If the user tells you to skip certain meeting types during the session, offer to add them to the config:

"Want me to add 'sport' to your extraction skip patterns so it's automatic next time?"

Extraction Workflow

Read the transcript — Capture it first if not already in the workspace:

clotho_capture(file_path: "transcript.md", entity_type: "transcript", title: "Sprint Planning")

Identify speech acts — Read through the content and identify each speech act.

Create entities — For each identified item:

clotho_create_entity(entity_type: "decision", title: "Go with microservice approach")
clotho_create_entity(entity_type: "risk", title: "Database migration complexity")
clotho_create_entity(entity_type: "task", title: "Write migration RFC")

Create relations — Link extracted entities back to the transcript. Use batch tool for efficiency:

clotho_batch_create_relations(relations: [
  {"source_id": "<decision_id>", "relation_type": "extracted_from", "target_id": "<transcript_id>"},
  {"source_id": "<task_id>", "relation_type": "extracted_from", "target_id": "<transcript_id>"},
  {"source_id": "<task_id>", "relation_type": "belongs_to", "target_id": "<program_id>"}
])

Link people — Create Person entities and MENTIONS relations:

clotho_create_entity(entity_type: "person", title: "Alice")
clotho_batch_create_relations(relations: [
  {"source_id": "<transcript_id>", "relation_type": "mentions", "target_id": "<person_id>"}
])

Mark processed — After extraction is complete:

clotho_mark_processed(entity_id: "<transcript_id>", process_name: "extraction")

Ontology Filtering

Before extracting, load the ontology for the relevant program(s):

clotho_get_ontology(entity_id: "<program_id>")

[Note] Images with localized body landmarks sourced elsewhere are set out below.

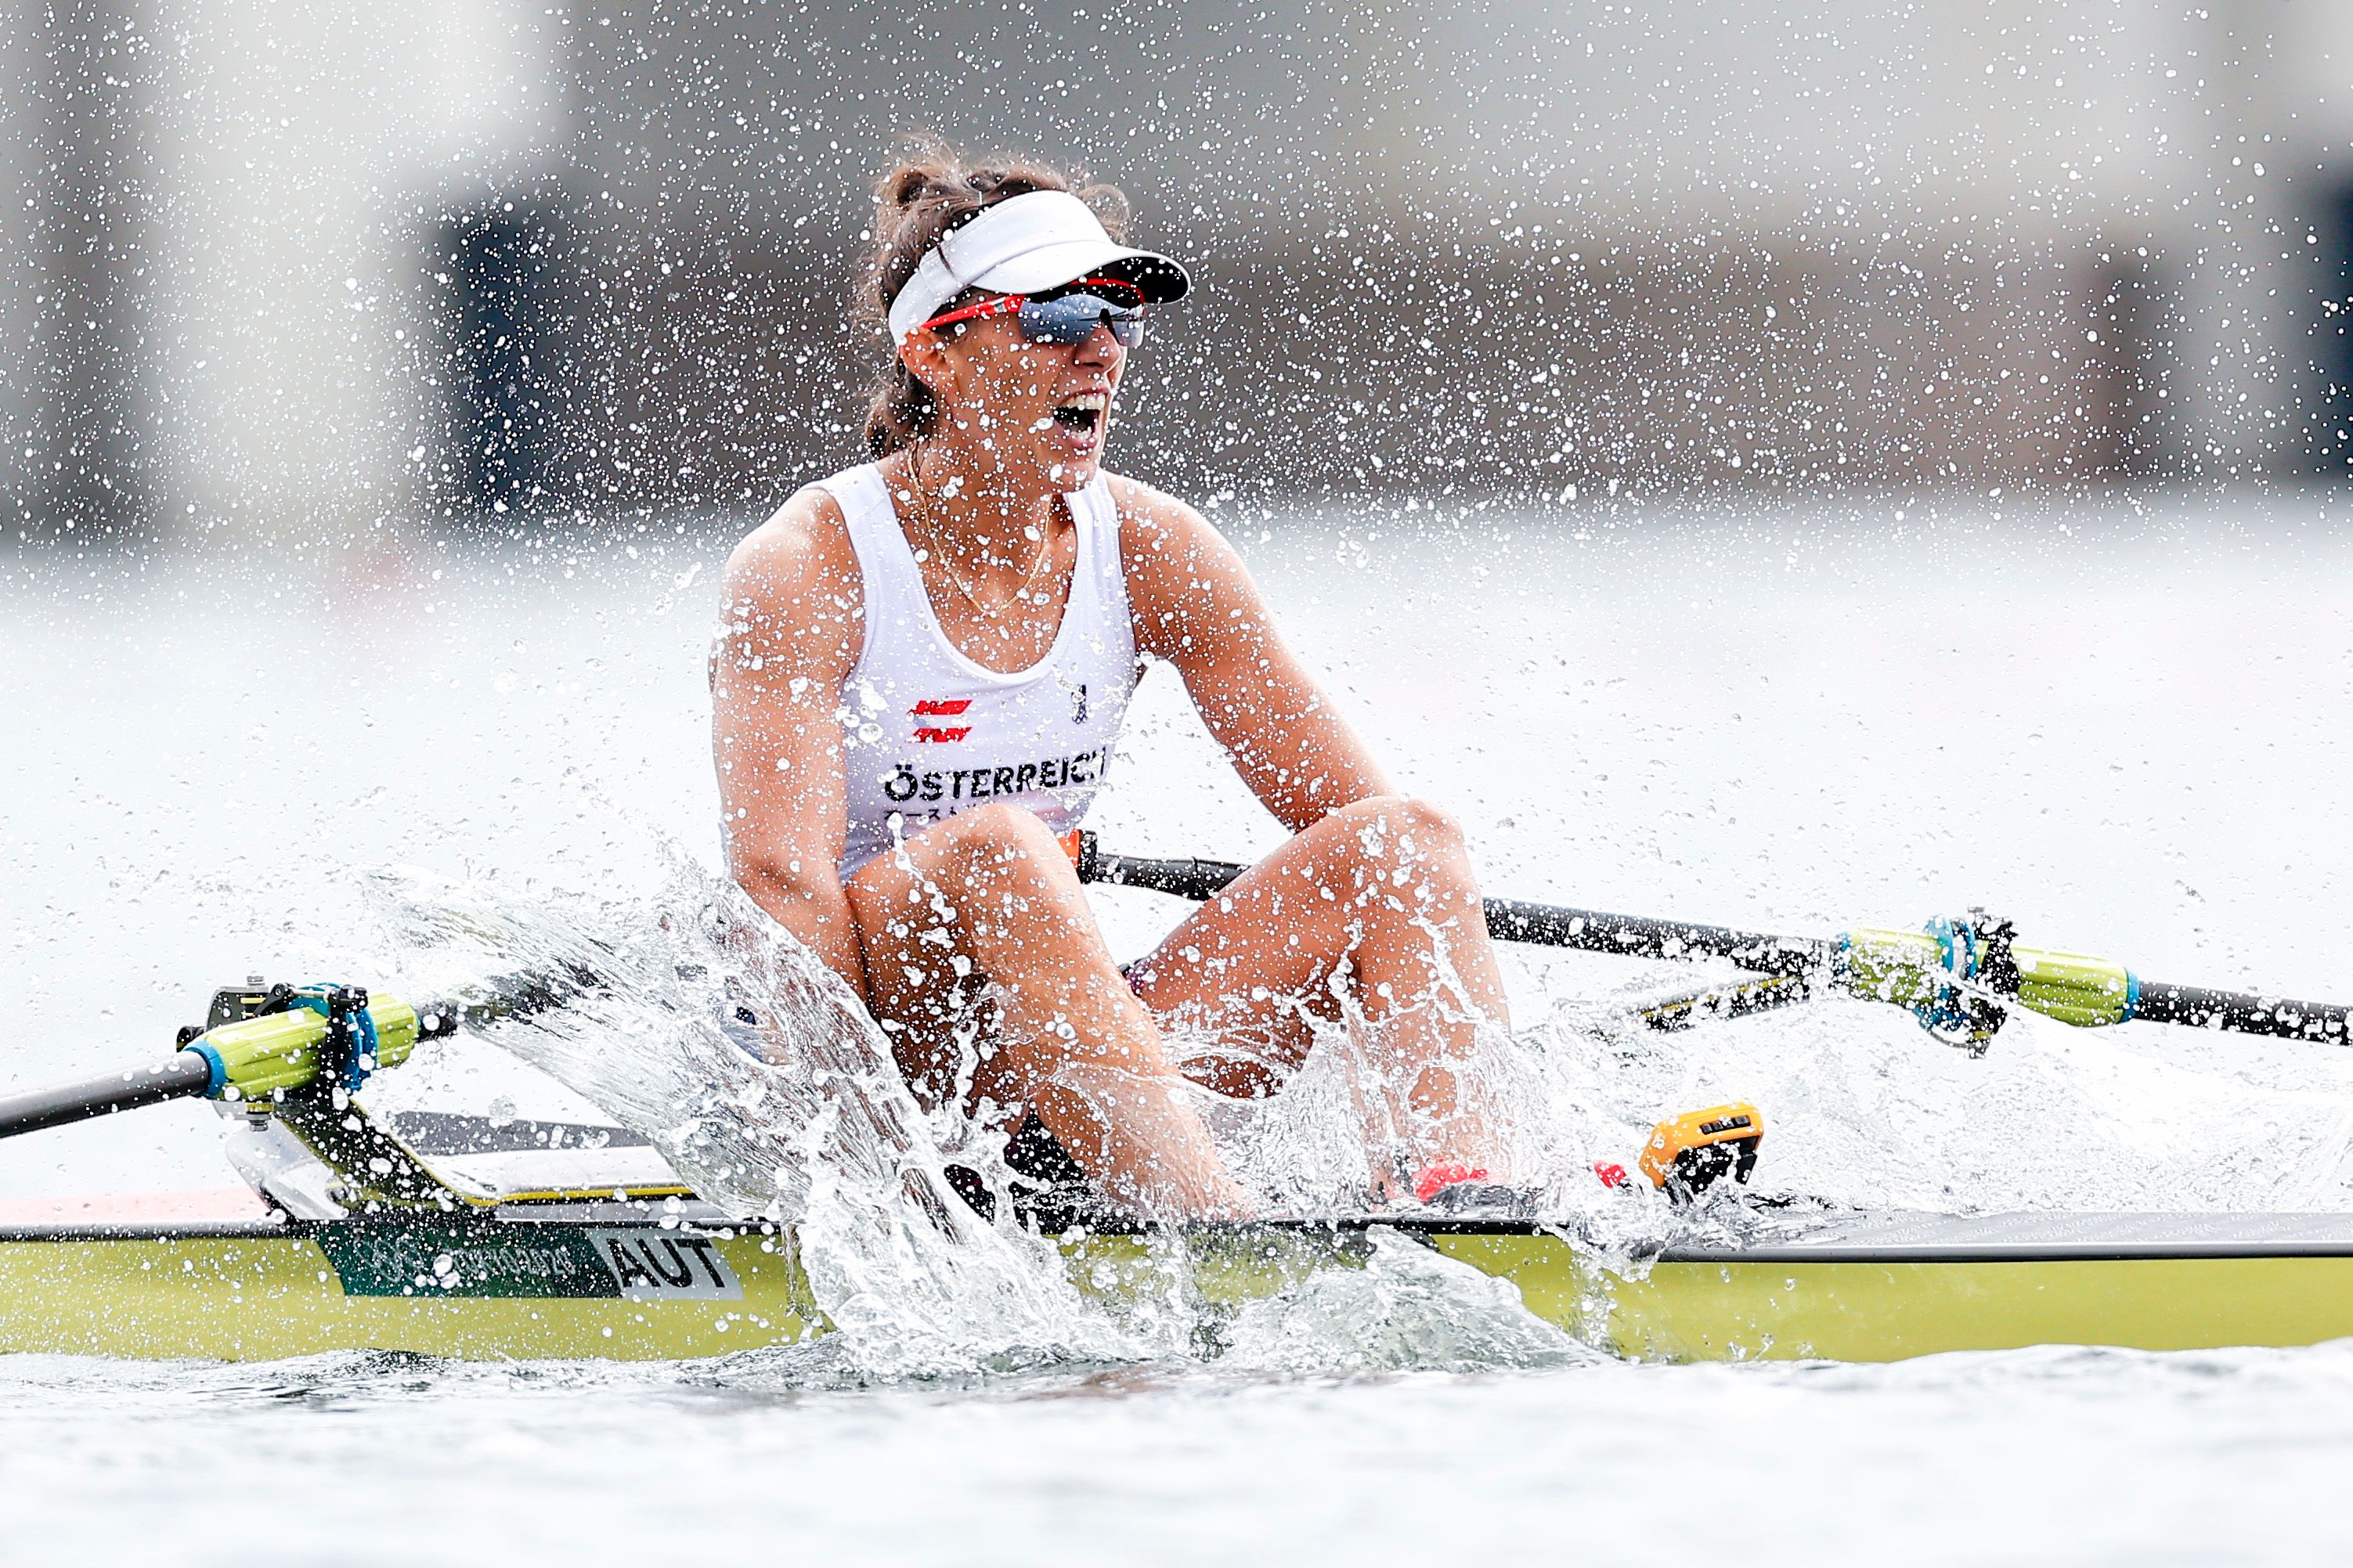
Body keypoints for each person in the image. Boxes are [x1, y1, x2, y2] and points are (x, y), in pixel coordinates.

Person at [711, 146, 1517, 1220]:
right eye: (1051, 317)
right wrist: (870, 1180)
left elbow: (1360, 836)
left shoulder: (1151, 547)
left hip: (1064, 1038)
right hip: (885, 1055)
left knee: (1404, 843)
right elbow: (781, 890)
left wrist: (1423, 1015)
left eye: (1119, 314)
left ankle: (1472, 1194)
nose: (1097, 347)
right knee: (1001, 851)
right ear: (935, 354)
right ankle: (1223, 1237)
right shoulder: (808, 565)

The ontology tells you what to look for AND what to ignore:

Keywords — topics this program cares about. Prioritize signals matching these.
Technical/social signals — specific signal types to watch for.
Ignore list — topics to skip. If a signal matches an ignore entry, do NOT create an entity for it. Report it as skipped in the summary.

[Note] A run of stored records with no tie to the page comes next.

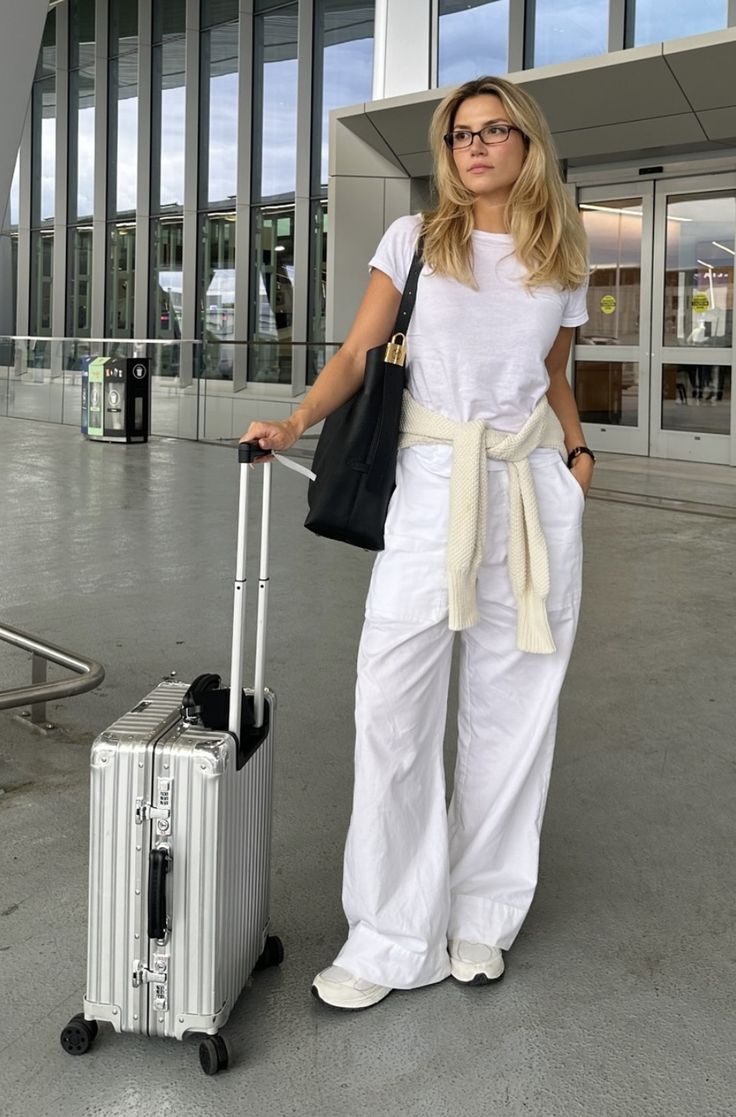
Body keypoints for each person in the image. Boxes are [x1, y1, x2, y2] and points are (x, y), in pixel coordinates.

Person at [241, 75, 593, 1011]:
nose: (474, 146)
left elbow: (556, 375)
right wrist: (296, 418)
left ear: (527, 142)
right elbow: (358, 352)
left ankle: (481, 916)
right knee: (392, 708)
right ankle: (392, 934)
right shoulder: (416, 239)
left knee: (513, 714)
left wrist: (580, 449)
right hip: (433, 484)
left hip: (528, 490)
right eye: (460, 134)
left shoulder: (562, 254)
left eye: (493, 130)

If a signal doesn't match any program's keywords or signal types, flag it for the user rather than auto-creating:

"I found a potential risk about 'supply chain delays' but it doesn't match any program's ontology. Should I create it, or is it noise?"

To add ignore rules:

clotho_update_ontology(entity_id: "<program_id>", add_ignore: "office logistics, catering, parking")

Search Before Create

MANDATORY: Before creating any entity, search for existing matches:

clotho_search(query: "<abstract theme>")

If a match exists, add an extracted_from relation to the existing entity instead of creating a duplicate. See the debrief-processor agent for the full search-before-create protocol.

Important Principles

Human-in-the-loop: Present your extractions to the user for review before creating entities. Say what you found and ask for confirmation.
Confidence: Be explicit about certainty. "I'm confident this is a decision" vs "This might be a risk, but it could also be a concern without action."
Don't over-extract: Not every statement is a speech act. "Updates" (status reports) don't need entities — they're context.
Respect the ignore list: If the ontology says to ignore a topic, ignore it. Don't second-guess.
Do capture follow-ups: "Let's schedule a meeting about X" is an action item, not admin noise. Capture it.
Watch the wrap-up: The end of a meeting is often the richest section for action items and next steps.
Preserve provenance: Always create EXTRACTED_FROM relations back to the source transcript.